I have always been a creative little being, from as young as I can remember I always had a pencil in hand to draw something about my day or about something that I loved, like my family or my pets, I often presented them to my grandparents, parents or aunties and uncles with great pride. It was clear from a very early age that my life would always consist of, and even be driven by something creative. When I was 13 I had a pretty serious operation that would lead to me being in hospital for many months, through the days of my recuperation my colouring and craft books were my own little sanctuary, in the early evenings my friends would visit me after school with all the tales and troubles of the day, and as they talked about school I remember the longing to be back in art and textiles lessons – I guess you could say creativity was just ‘in’ me. Don’t get me wrong, I wasn’t the best at these subjects, (I wasn’t the best at many subjects) but they were where I felt most valued, most free and the most safe and secure. I remember getting my first sewing matching for Christmas and just feeling so excited to start experimenting.

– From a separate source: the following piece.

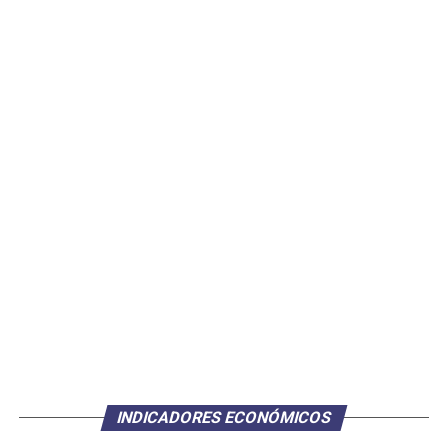
INDICADORES ECONÓMICOS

As I got older, I knew that art, design and craft were simply who I was. It was what I would do, whether that was professionally or personally, I would never put my pencil, paintbrush, sewing machine down for good. I studied Textile Craft at the University of Huddersfield – what a fantastic experience this was! I was exposed to many different processes and techniques and experimented in many different media. Many of the people I met here became my lifelong friends and fellow crafters. However, I still hadn’t found ‘my craft’. The thing that I could see me focusing on and really becoming me, until the very last year at university I took a class in silversmithing, and that – as they say – was history. I never looked back, I just knew it was what I needed to do, it brought out a creative spark in me that hadn’t been ignited before. I simply fell in love, I had my own style that people seemed to enjoy, so from that day on I started to save and save so that I could begin to buy pieces of equipment to make small and rather humble pieces of jewellery.
However, life has its challenges as we all know, and when I left university, I found it very hard to get a job within the arts that I felt wasn’t ‘corporate’. I had a few little jobs and ended up in an office in Manchester where all creativity was ripped from me until I got home each night and whipped out the sewing machine or sketch pad, just to bring some sanity back into my life. It was at this point I decided teaching art and design might be the best way in this very ‘adult’ world to be allowed to be creative in a workplace with a secure wage – and so, I applied to complete my teacher training in Design Technology in Manchester.
Fast forward nine years and I found myself in a job I hated, dare I say it, even more than the Manchester office job, while I could be creative, it was absolute controlled creativity with very little space for any sort of movement because I must have something to mark with what went well and even better if, at the end of each lesson – be a practical one or not. I was too tired at the each of every night to even think about getting some jewellery made or developing my craft to become better in my field – I guess, you could say not using my creativity to the best of my ability drove me crazy, I became frustrated at myself. So, two years ago, I quit my teaching job, with absolutely no idea what I would do next. I worked from home improving and developing my jewellery, my Etsy shop and my social media platform.
On June 16th 2018, I opened OnlyWillow jewellery and gifts which is a local and online shop that showcases my silver jewellery, while I work in the studio at the back of the shop. The shop is also a platform that supports people just like me, many of them teachers, or crafters with other jobs, just creating things to keep them sane and reducing stress from the other pressured jobs they have. The shop is a place where crafters can feel valued, free, safe and secure.